= Exercise requirements =
#1 In the forum thread on generic methods below, why does returning a new Derived from CreateItem fail even though Derived inherits from Base? Answer in one to three sentences.
#2 In the forum thread on generic methods below, which operator is the only way the original poster gets the code to compile?

Generic methods and inheritanc on non generic class

J

John B

If I have the following classes:

public abstract class Base
{
public abstract T CreateItem<T>() where T : Base;
}

public class Derived : Base
{
public override T CreateItem<T>()
{
return new Derived(); //Implicit cast error
}
}


Why does the CreateItem method in Derived fail as Derived inherits from
Base and therefore I would have thought the constraints satisfied.
If I try and explicit cast to T it fails with the error "Cannot convert
type Derived to T"
The only way it compiles is if I cast using the as operator.

Cheers

JB
 
M

Marc Gravell

The inheritence Derived : Base is unrelated to the "where" clause on a
generic method, since T is supplied by the *caller*, and must return
that T; e.g. I can declare ClassA : Base, and even ClassB : ClassA,
and then call (on a Derived instance) CreateItem<ClassB>(); CreateItem
then *must* return a ClassB, but isn't going to since Derived and
ClassB cannot be cast.

= Supplied material =

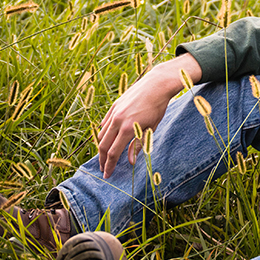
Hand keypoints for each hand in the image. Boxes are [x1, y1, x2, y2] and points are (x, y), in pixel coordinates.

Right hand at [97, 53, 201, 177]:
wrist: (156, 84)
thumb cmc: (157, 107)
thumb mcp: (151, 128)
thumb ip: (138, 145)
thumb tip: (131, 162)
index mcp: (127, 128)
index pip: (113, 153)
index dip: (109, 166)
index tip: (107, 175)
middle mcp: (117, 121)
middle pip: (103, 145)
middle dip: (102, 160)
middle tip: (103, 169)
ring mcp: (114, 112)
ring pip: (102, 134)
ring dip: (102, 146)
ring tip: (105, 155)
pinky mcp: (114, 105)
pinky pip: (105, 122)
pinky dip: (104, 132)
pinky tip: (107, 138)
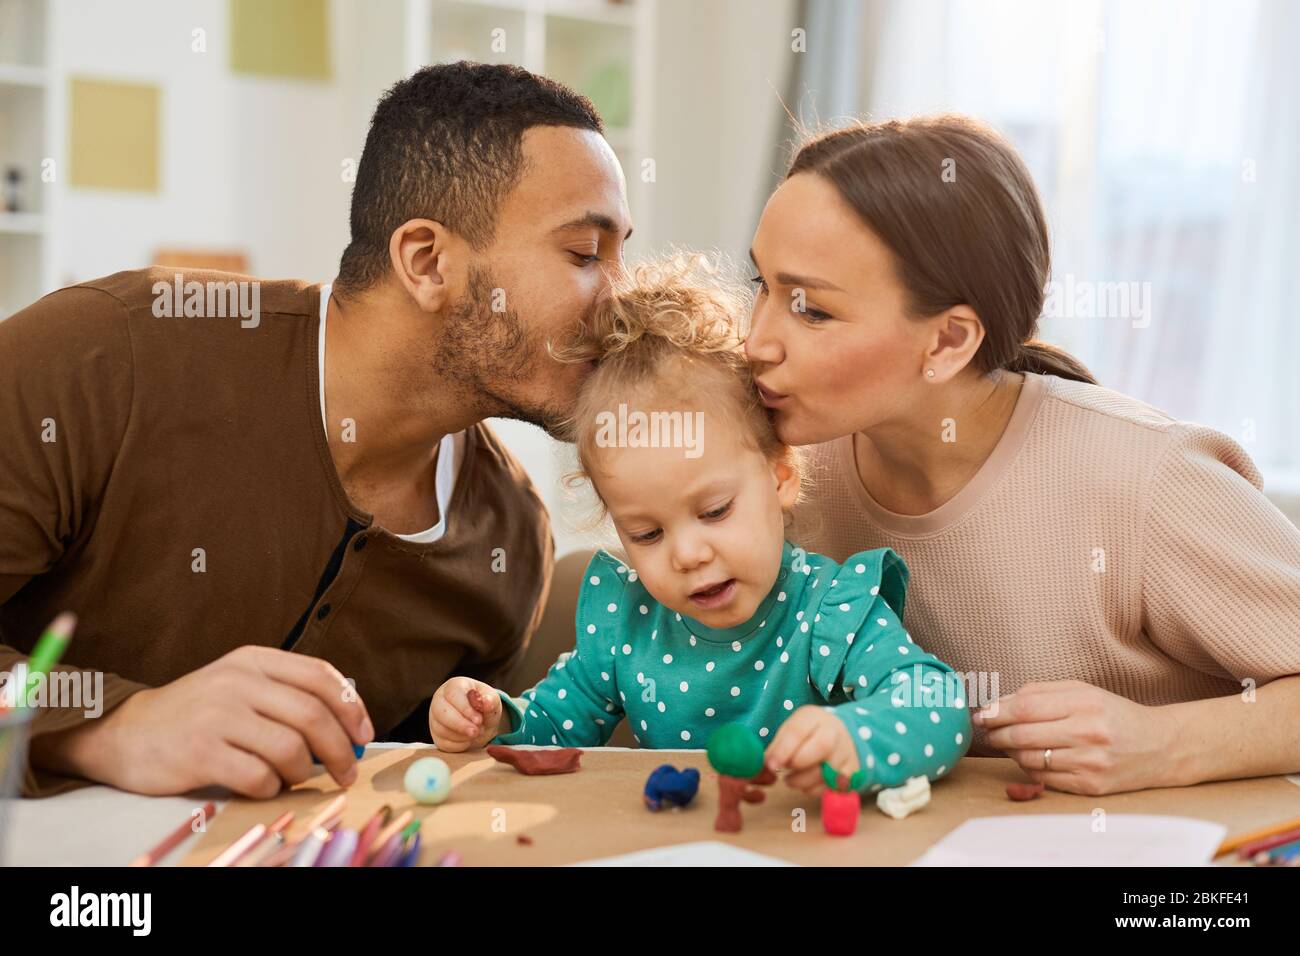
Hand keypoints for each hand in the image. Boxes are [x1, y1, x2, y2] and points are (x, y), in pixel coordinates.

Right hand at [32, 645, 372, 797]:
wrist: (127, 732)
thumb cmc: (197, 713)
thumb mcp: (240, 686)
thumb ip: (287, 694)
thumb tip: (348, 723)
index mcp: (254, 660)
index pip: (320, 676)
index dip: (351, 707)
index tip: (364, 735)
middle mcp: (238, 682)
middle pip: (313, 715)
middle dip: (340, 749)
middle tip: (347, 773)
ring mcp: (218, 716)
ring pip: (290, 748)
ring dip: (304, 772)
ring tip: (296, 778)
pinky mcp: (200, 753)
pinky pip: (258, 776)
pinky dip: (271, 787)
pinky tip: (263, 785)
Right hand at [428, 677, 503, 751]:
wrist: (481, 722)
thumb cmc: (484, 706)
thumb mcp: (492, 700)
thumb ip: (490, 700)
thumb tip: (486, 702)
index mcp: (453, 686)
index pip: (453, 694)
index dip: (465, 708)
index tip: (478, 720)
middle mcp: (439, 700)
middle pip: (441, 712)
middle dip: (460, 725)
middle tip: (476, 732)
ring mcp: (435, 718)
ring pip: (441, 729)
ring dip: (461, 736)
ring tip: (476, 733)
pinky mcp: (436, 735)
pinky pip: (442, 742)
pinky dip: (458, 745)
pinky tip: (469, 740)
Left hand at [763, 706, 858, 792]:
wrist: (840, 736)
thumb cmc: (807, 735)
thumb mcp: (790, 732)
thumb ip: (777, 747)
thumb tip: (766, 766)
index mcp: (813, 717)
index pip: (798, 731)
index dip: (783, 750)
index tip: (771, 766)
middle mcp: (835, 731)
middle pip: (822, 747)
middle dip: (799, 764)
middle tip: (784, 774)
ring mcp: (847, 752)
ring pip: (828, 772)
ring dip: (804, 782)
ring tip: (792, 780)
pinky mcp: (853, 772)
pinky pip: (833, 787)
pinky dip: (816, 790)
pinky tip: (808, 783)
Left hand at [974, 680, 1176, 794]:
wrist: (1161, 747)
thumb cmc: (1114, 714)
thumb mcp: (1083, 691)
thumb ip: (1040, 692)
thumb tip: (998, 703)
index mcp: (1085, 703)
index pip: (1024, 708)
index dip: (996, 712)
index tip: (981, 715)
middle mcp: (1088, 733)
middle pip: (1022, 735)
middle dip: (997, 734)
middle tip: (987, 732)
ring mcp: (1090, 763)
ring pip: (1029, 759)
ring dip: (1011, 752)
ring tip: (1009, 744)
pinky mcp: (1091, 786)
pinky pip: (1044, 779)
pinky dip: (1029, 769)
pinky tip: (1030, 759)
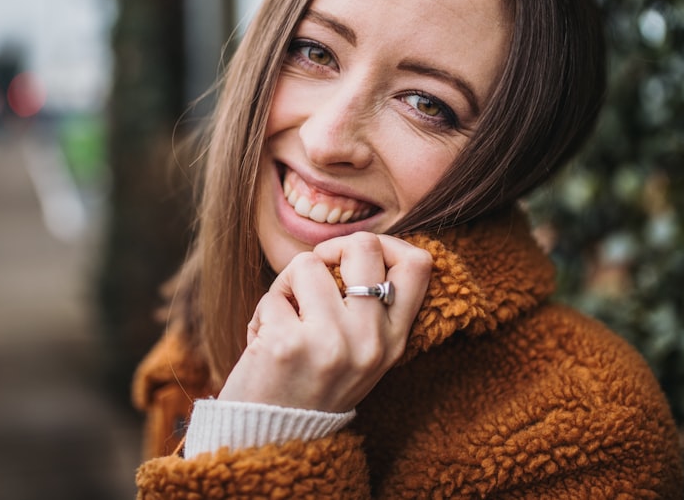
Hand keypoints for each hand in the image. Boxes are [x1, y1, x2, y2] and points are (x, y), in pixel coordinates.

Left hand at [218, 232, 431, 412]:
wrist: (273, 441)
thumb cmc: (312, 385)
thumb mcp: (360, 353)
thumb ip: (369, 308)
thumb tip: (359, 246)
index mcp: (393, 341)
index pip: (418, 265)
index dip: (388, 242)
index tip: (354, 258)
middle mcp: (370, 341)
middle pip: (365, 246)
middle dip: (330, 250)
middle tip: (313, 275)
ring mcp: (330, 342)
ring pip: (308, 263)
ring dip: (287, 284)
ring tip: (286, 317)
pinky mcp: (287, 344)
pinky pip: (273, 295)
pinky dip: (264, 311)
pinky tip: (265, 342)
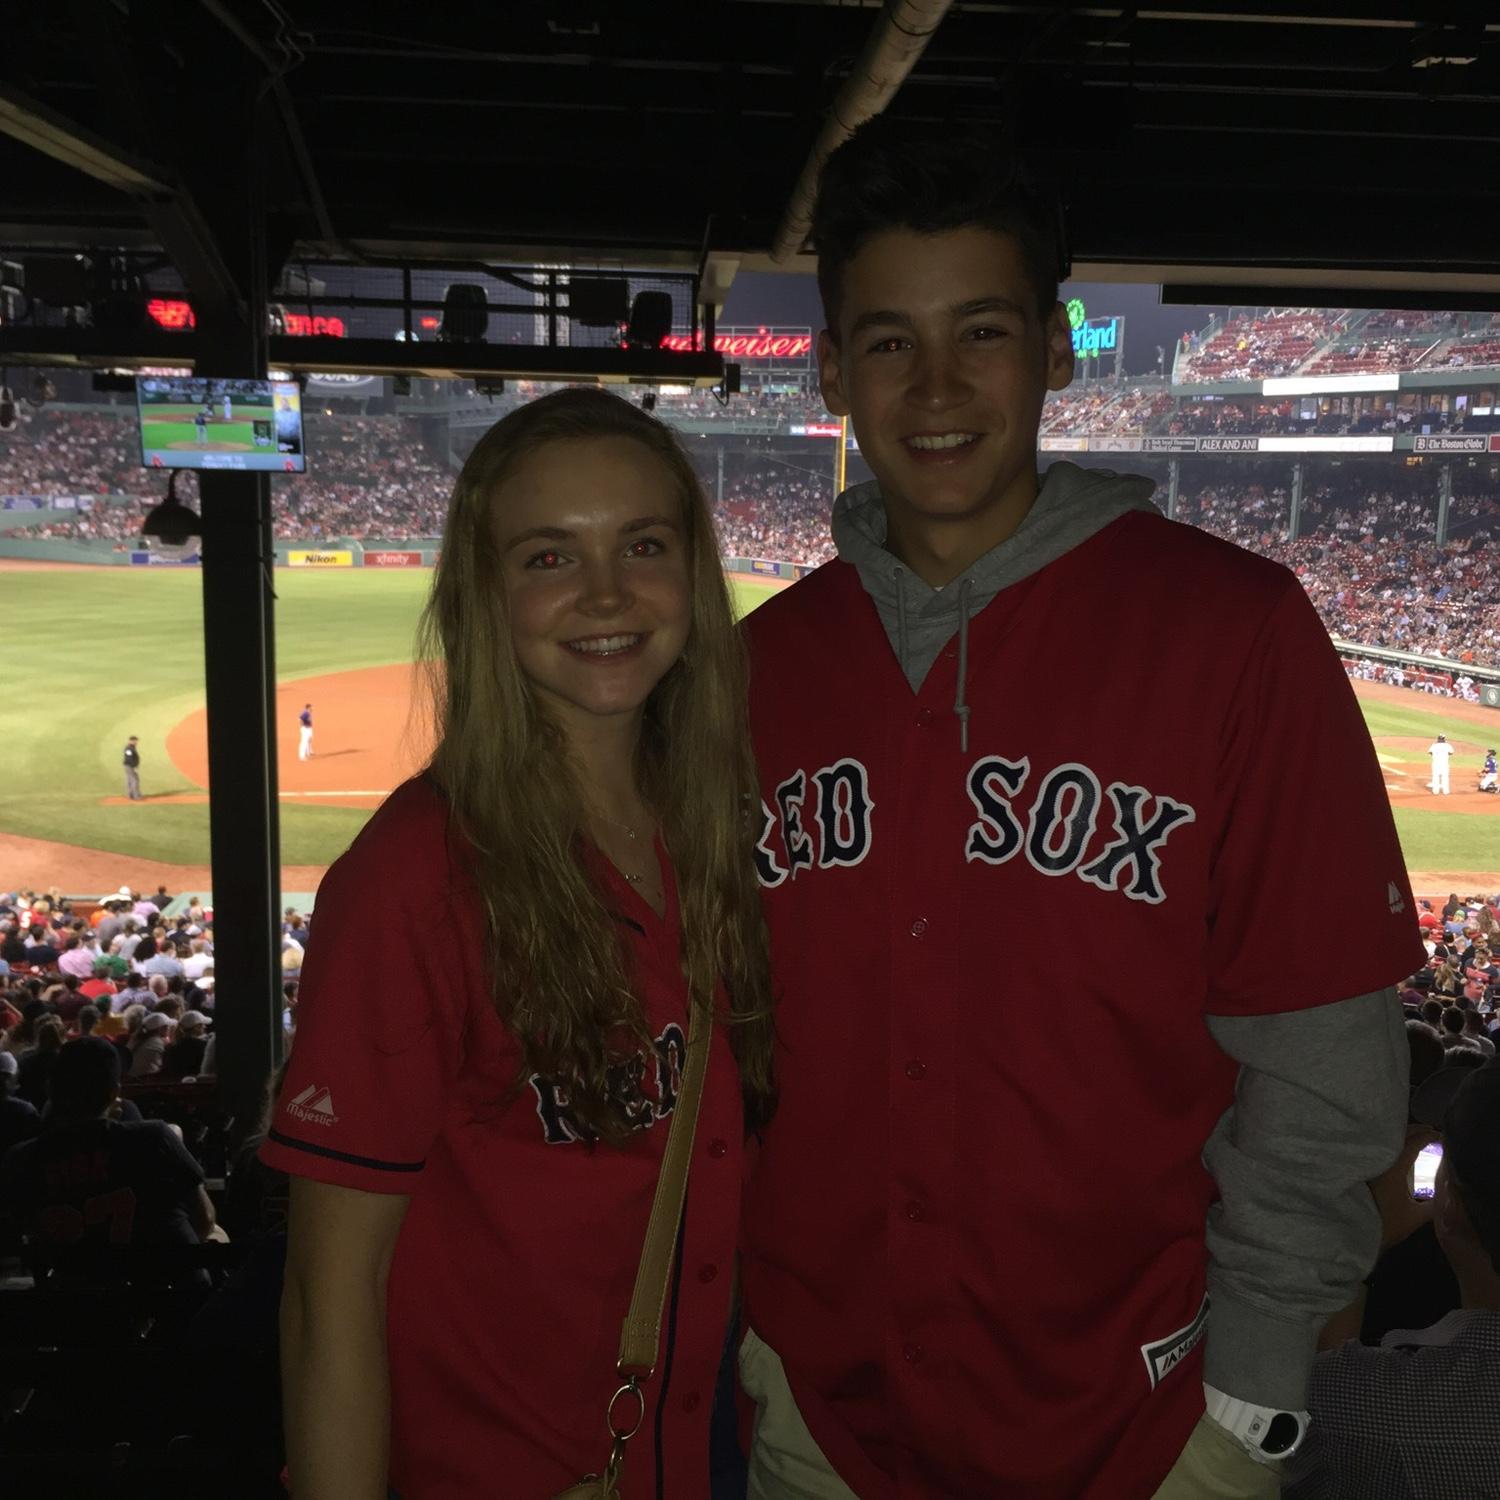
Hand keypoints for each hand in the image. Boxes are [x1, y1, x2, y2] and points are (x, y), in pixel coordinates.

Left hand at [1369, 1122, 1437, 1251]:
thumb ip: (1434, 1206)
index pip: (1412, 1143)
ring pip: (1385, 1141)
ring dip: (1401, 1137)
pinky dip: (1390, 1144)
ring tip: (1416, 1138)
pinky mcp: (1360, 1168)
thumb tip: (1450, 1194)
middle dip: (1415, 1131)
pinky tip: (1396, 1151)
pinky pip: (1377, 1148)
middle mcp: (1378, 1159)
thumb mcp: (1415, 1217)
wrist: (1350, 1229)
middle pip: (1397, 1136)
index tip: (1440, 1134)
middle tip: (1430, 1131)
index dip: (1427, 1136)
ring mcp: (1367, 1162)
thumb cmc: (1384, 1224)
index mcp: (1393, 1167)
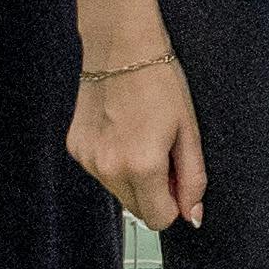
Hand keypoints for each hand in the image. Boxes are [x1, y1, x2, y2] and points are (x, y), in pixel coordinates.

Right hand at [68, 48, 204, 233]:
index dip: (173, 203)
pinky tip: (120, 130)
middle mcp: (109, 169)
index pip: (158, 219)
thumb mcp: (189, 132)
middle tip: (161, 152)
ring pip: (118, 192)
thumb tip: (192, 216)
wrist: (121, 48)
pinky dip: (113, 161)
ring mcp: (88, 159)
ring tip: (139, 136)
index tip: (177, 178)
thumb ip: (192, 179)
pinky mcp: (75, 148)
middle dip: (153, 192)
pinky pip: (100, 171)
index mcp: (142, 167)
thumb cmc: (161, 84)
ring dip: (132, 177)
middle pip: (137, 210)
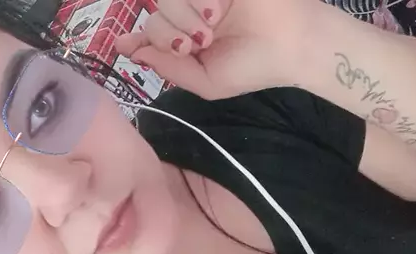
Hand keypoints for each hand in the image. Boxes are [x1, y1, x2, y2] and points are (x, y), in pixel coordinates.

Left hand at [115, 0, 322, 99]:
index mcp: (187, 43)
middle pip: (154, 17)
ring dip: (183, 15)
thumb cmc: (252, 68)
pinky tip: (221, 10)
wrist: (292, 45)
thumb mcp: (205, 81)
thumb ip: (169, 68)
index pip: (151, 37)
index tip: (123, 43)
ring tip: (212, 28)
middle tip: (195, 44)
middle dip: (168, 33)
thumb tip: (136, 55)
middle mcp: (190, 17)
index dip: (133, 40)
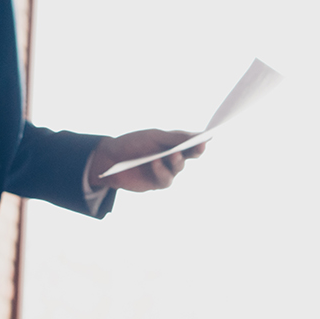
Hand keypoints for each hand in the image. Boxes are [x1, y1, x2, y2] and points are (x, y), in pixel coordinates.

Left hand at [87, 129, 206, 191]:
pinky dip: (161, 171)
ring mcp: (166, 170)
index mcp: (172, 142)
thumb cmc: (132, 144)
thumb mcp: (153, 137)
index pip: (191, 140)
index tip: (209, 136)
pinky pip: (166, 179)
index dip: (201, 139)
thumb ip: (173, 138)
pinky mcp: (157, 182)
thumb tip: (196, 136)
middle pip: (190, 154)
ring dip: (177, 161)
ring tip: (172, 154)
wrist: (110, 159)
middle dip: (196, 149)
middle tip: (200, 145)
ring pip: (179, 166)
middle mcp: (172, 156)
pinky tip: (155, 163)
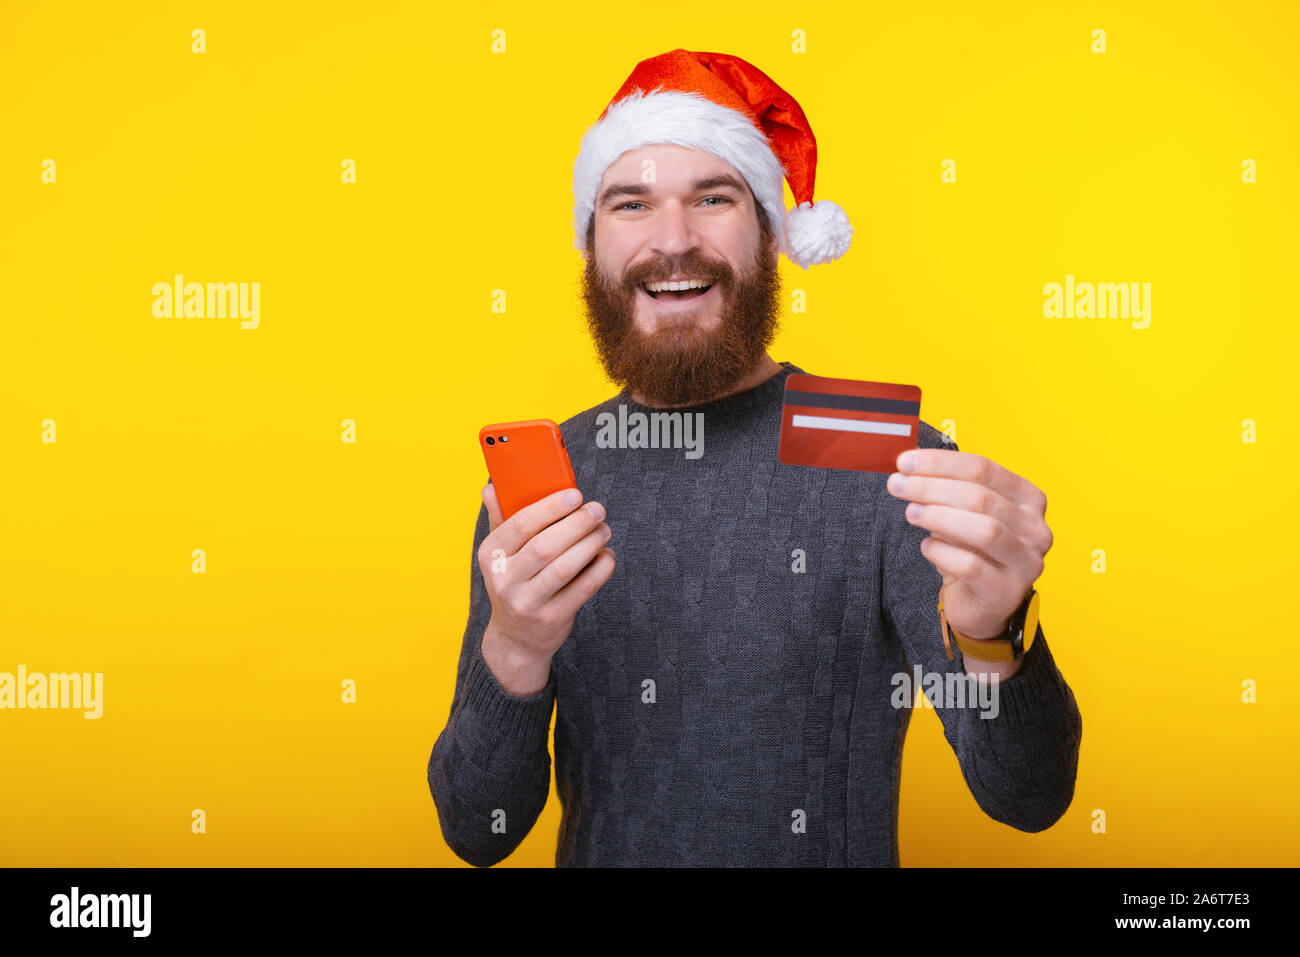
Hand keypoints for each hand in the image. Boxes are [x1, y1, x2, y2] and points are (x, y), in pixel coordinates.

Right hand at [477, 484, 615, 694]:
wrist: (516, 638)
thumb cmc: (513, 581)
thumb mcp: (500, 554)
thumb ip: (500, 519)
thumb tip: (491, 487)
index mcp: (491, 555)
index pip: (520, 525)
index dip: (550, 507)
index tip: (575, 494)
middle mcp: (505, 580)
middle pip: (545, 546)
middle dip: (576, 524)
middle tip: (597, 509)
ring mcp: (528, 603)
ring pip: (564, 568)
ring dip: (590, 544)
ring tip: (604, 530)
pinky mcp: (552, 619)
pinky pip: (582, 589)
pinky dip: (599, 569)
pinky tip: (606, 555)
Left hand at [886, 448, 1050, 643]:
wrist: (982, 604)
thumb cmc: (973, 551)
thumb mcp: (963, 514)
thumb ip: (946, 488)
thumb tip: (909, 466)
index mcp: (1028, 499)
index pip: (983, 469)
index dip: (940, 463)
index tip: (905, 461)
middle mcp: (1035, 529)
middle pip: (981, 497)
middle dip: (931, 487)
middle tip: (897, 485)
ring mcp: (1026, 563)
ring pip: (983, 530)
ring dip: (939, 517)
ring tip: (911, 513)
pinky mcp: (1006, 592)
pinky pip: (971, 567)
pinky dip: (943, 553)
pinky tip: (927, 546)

= Results in order =
#1 The caller, not the method, chooses T, and the method must return that exact T. So the inheritance Derived : Base does not satisfy the "where" clause. For example, a caller could declare ClassB : ClassA with ClassA : Base and call CreateItem<ClassB>() on a Derived instance, which must then return a ClassB, and Derived and ClassB cannot be cast.

#2 The as operator.